* **Work required**
Within the records below, find each line that holds the string "giúp", then copy it.

-.-.-

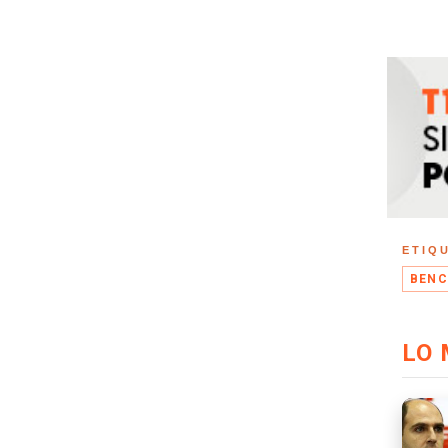
ETIQ
BENC
LO 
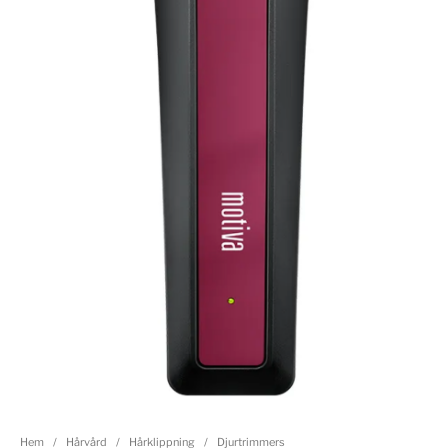
Hem
/
Hårvård
/
Hårklippning
/
Djurtrimmers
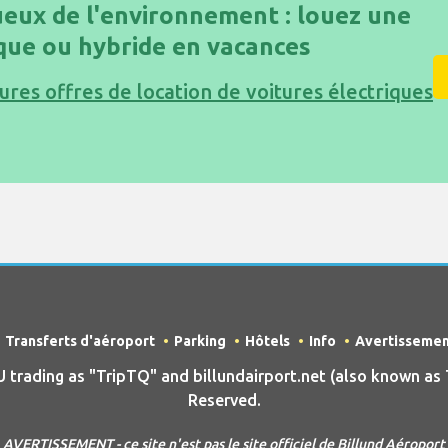
eux de l'environnement : louez une
ique ou hybride en vacances
ures offres de location de voitures électriques
Transferts d'aéroport
Parking
Hôtels
Info
Avertisseme
ading as "TripTQ" and billundairport.net (also known as Tr
Reserved.
AVERTISSEMENT - ce site n'est pas le site officiel de Billund Aéroport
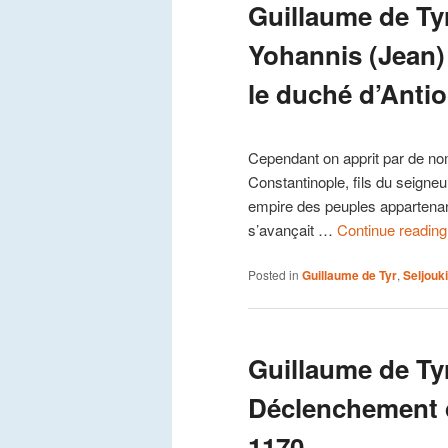
Guillaume de Tyr
Yohannis (Jean
le duché d’Antio
Cependant on apprit par de no
Constantinople, fils du seigneu
empire des peuples appartenant 
s’avançait …
Continue readin
Posted in
Guillaume de Tyr
,
Seljouk
Guillaume de Tyr
Déclenchement de
1170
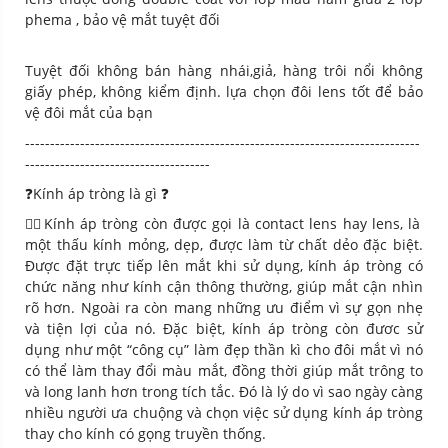
phema , bảo vệ mắt tuyệt đối
Tuyệt đối không bán hàng nhái,giả, hàng trôi nổi không
giấy phép, không kiểm định. lựa chọn đôi lens tốt để bảo
vệ đôi mắt của bạn
-------------------------------------------------------------------------------
-------------------------------------
❓Kính áp tròng là gì
❓
💁‍♀️Kính áp tròng còn được gọi là contact lens hay lens, là
một thấu kính mỏng, dẹp, được làm từ chất dẻo đặc biệt.
Được đặt trực tiếp lên mắt khi sử dụng, kính áp tròng có
chức năng như kính cận thông thường, giúp mắt cận nhìn
rõ hơn. Ngoài ra còn mang những ưu điểm vì sự gọn nhẹ
và tiện lợi của nó. Đặc biệt, kính áp tròng còn đươc sử
dụng như một “công cụ” làm đẹp thần kì cho đôi mắt vì nó
có thể làm thay đổi màu mắt, đồng thời giúp mắt trông to
và long lanh hơn trong tích tắc. Đó là lý do vì sao ngày càng
nhiều người ưa chuộng và chọn việc sử dụng kính áp tròng
thay cho kính có gọng truyền thống.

-.-.-

* **Worked solution**
chức năng như kính cận thông thường, giúp mắt cận nhìn
có thể làm thay đổi màu mắt, đồng thời giúp mắt trông to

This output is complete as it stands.